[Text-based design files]
────────────────

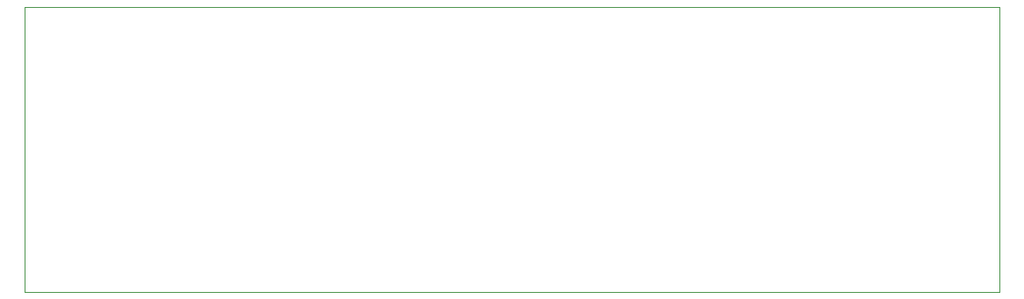
<source format=gm1>
G04 #@! TF.GenerationSoftware,KiCad,Pcbnew,9.0.3*
G04 #@! TF.CreationDate,2025-08-18T18:11:48-04:00*
G04 #@! TF.ProjectId,Calender,43616c65-6e64-4657-922e-6b696361645f,rev?*
G04 #@! TF.SameCoordinates,Original*
G04 #@! TF.FileFunction,Profile,NP*
%FSLAX46Y46*%
G04 Gerber Fmt 4.6, Leading zero omitted, Abs format (unit mm)*
G04 Created by KiCad (PCBNEW 9.0.3) date 2025-08-18 18:11:48*
%MOMM*%
%LPD*%
G01*
G04 APERTURE LIST*
G04 #@! TA.AperFunction,Profile*
%ADD10C,0.050000*%
G04 #@! TD*
G04 APERTURE END LIST*
D10*
X144010000Y-115250000D02*
X237990000Y-115250000D01*
X237990000Y-142750000D01*
X144010000Y-142750000D01*
X144010000Y-115250000D01*
M02*

</source>
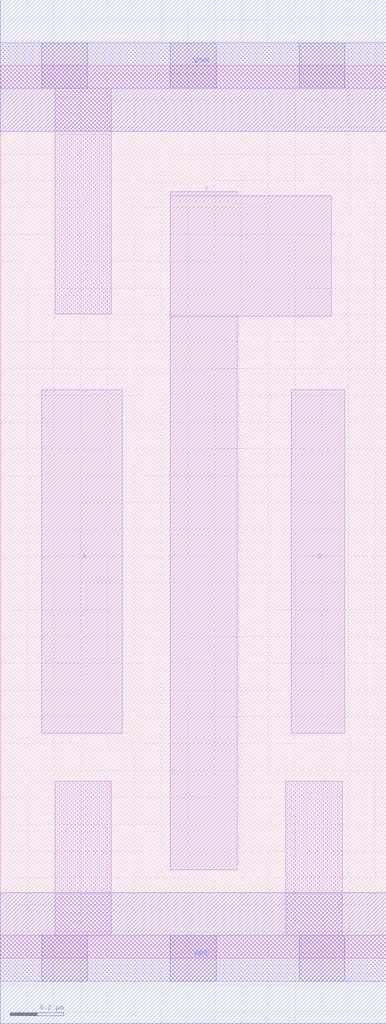
<source format=lef>
# Copyright 2020 The SkyWater PDK Authors
#
# Licensed under the Apache License, Version 2.0 (the "License");
# you may not use this file except in compliance with the License.
# You may obtain a copy of the License at
#
#     https://www.apache.org/licenses/LICENSE-2.0
#
# Unless required by applicable law or agreed to in writing, software
# distributed under the License is distributed on an "AS IS" BASIS,
# WITHOUT WARRANTIES OR CONDITIONS OF ANY KIND, either express or implied.
# See the License for the specific language governing permissions and
# limitations under the License.
#
# SPDX-License-Identifier: Apache-2.0

VERSION 5.7 ;
  NAMESCASESENSITIVE ON ;
  NOWIREEXTENSIONATPIN ON ;
  DIVIDERCHAR "/" ;
  BUSBITCHARS "[]" ;
UNITS
  DATABASE MICRONS 200 ;
END UNITS
MACRO sky130_fd_sc_lp__nor2_m
  CLASS CORE ;
  SOURCE USER ;
  FOREIGN sky130_fd_sc_lp__nor2_m ;
  ORIGIN  0.000000  0.000000 ;
  SIZE  1.440000 BY  3.330000 ;
  SYMMETRY X Y R90 ;
  SITE unit ;
  PIN A
    ANTENNAGATEAREA  0.126000 ;
    DIRECTION INPUT ;
    USE SIGNAL ;
    PORT
      LAYER li1 ;
        RECT 0.155000 0.840000 0.455000 2.120000 ;
    END
  END A
  PIN B
    ANTENNAGATEAREA  0.126000 ;
    DIRECTION INPUT ;
    USE SIGNAL ;
    PORT
      LAYER li1 ;
        RECT 1.085000 0.840000 1.285000 2.120000 ;
    END
  END B
  PIN Y
    ANTENNADIFFAREA  0.228900 ;
    DIRECTION OUTPUT ;
    USE SIGNAL ;
    PORT
      LAYER li1 ;
        RECT 0.635000 0.330000 0.885000 2.395000 ;
        RECT 0.635000 2.395000 1.235000 2.845000 ;
        RECT 0.635000 2.845000 0.885000 2.860000 ;
    END
  END Y
  PIN VGND
    DIRECTION INOUT ;
    USE GROUND ;
    PORT
      LAYER met1 ;
        RECT 0.000000 -0.245000 1.440000 0.245000 ;
    END
  END VGND
  PIN VPWR
    DIRECTION INOUT ;
    USE POWER ;
    PORT
      LAYER met1 ;
        RECT 0.000000 3.085000 1.440000 3.575000 ;
    END
  END VPWR
  OBS
    LAYER li1 ;
      RECT 0.000000 -0.085000 1.440000 0.085000 ;
      RECT 0.000000  3.245000 1.440000 3.415000 ;
      RECT 0.205000  0.085000 0.415000 0.660000 ;
      RECT 0.205000  2.405000 0.415000 3.245000 ;
      RECT 1.065000  0.085000 1.275000 0.660000 ;
    LAYER mcon ;
      RECT 0.155000 -0.085000 0.325000 0.085000 ;
      RECT 0.155000  3.245000 0.325000 3.415000 ;
      RECT 0.635000 -0.085000 0.805000 0.085000 ;
      RECT 0.635000  3.245000 0.805000 3.415000 ;
      RECT 1.115000 -0.085000 1.285000 0.085000 ;
      RECT 1.115000  3.245000 1.285000 3.415000 ;
  END
END sky130_fd_sc_lp__nor2_m

</source>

────────────────

Using the records above, say how many lines contain the string "KiCad"; offer no other text.

2